Выйдя оттуда, дядя театральным жестом заключил сестру в объятия, потом погладил меня по голове и при этом, не умолкая, твердил:
— Бедные мои! Бедненькие мои!
Я знал, что отец недолюбливал своего краснолицего шурина с его мощной челюстью, безупречными двубортными костюмами, булавками для галстука, броским перстнем с печаткой и неизменными банкнотами наготове.
После того как были выполнены все требующиеся для кремации формальности, дядя повез нас в отель «Три льва», с давних времен ему принадлежавший. Роскошная гостиница занимала все здание позади Ботанического сада. Сам дядя называл ее своей базой, своим логовом и своим замком — у него было много более или менее таинственных занятий.
— Прежде всего я — деловой человек, говорил он. — А к этому надо иметь способности. Способных сразу видно — у них бугор выпирает.
Он хлопал себя по карману, оттопыренному бумажником:
— Вот он, мой бугор!
И начинал хохотать.

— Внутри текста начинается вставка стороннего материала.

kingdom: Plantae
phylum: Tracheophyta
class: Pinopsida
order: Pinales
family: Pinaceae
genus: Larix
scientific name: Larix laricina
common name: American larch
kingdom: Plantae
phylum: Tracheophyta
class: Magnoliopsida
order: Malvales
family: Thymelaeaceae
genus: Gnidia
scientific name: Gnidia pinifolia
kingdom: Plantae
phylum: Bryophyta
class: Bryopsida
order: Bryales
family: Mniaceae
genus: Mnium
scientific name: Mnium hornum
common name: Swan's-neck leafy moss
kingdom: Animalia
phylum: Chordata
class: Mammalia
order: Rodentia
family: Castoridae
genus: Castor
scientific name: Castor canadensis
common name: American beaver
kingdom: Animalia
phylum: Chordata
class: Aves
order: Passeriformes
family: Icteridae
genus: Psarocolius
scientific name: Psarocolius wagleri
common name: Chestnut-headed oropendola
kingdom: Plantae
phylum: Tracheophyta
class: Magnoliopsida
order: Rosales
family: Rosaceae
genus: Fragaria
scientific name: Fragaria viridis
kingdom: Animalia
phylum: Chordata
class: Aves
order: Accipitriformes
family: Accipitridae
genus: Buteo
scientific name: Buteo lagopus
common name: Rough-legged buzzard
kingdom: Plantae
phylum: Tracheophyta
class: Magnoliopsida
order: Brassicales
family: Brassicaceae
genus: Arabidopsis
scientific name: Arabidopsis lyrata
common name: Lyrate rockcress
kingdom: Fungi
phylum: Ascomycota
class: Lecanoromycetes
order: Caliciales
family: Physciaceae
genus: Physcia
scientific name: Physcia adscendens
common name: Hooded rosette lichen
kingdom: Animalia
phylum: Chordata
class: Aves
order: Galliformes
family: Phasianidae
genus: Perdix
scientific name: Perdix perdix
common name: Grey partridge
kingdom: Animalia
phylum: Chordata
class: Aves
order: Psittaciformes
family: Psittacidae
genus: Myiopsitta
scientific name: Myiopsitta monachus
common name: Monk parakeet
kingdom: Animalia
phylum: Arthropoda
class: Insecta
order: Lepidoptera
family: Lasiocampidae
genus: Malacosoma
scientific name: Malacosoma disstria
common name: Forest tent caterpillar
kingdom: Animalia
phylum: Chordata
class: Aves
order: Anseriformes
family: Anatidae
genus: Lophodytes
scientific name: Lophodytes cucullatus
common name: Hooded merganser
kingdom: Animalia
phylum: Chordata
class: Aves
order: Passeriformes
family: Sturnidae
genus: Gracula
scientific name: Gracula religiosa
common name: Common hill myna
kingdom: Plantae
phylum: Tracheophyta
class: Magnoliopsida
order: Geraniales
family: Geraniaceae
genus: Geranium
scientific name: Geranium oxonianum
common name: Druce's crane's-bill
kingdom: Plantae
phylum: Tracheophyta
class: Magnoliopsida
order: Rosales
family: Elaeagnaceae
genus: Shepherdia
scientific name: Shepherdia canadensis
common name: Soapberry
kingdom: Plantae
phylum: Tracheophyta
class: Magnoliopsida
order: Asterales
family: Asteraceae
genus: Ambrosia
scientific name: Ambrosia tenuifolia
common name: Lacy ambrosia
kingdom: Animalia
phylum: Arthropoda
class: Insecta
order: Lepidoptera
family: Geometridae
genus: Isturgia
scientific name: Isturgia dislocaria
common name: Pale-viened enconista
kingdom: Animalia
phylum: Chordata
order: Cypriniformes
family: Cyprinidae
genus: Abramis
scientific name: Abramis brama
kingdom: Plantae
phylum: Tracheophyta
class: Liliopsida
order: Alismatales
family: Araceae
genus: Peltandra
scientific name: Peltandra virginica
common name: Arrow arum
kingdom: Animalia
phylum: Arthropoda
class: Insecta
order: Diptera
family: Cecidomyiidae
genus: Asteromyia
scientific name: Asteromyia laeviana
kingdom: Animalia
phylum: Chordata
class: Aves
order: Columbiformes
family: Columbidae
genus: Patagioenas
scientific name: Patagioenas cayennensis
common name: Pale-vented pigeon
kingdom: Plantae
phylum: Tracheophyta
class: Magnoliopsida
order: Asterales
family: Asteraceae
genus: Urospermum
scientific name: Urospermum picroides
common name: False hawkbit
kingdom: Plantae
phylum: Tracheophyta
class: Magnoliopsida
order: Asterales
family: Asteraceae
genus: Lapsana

Мне от этого громкого смеха делалось не по себе, а отец просто слышать его не мог.
В тот трагический день, напоминавший каникулы, я повсюду сопровождал мать и делал скорбное лицо, но еще не понимал, что больше никогда не увижу отца. Я устал от поездки и от тех усилий, которые предпринимал, стараясь наконец испытать горе, и мне не терпелось вернуться в Лион, чтобы все ему рассказать. Я войду в типографию, увижу его стоящим среди грохочущих машин и почувствую знакомый запах краски, машинного масла, свинца и клея. Заметив меня среди рулонов бумаги, он все бросит, не торопясь выслушает, поднимет на лоб очки с толстыми стеклами и, призывая в свидетели мсье Луи, давнего соратника и сообщника, от души посмеется.
Хватит с меня этой комедии, мне надоело быть одному с матерью, когда мы встречаемся с дядей Эдуардом, со служащими похоронного бюро или с полицейскими, я устал беспричинно дрожать. Я хочу, чтобы мы сели в обратный поезд! Хочу, чтобы вышли на вокзале Перраш и пешком вернулись домой. В скорби, в трагической ситуации мне, как и всем детям, казалось, будто я по вине взрослых попал в бедственное, но временное положение. Да, гроза закончится, и все снова станет «как раньше»!
Вот потому дядины причитания — «Бедненькие мои!» — для меня не имели ни малейшего отношения к каким бы то ни было «никогда больше». Сколько ни твердил дядя: «Поль, милый, я прекрасно знаю, что дядя не может заменить отца, но для меня отныне мой племянник все равно что сын!» — я ничего не понимал.
— Матильда, тебе надо быть сильной и трезво смотреть на вещи, — нашептывал он сестре. — Вам нужен мужчина, кто-то, кто будет о вас заботиться. Если ты согласишься переехать в Париж, я буду рядом, рядом с тобой, рядом с мальчиком. Подумай…
Но мама молчала.
Гуляющие кружат и кружат по Люксембургскому саду, а я не могу стряхнуть с себя тревожное и привычное оцепенение. Посреди поляны бьет белая струя воды, она высоко-высоко поднимается в золотистом свете дня и широким движением опадает в чашу, заполненную белыми парусами и окруженную детьми.
И Париж тоже кружится, медленно-медленно кружится вокруг места преступления, этого затерянного уголка Люксембургского сада, куда я то и дело возвращаюсь, иногда подолгу стою, облокотившись на парапет, иногда рисую, устроившись в железном кресле у ног королевы Батильды. Париж — медленно вращающийся круг, неспешный посредник. Париж, где я теперь живу, но где ничто меня не держит, ничто по-настоящему не удерживает.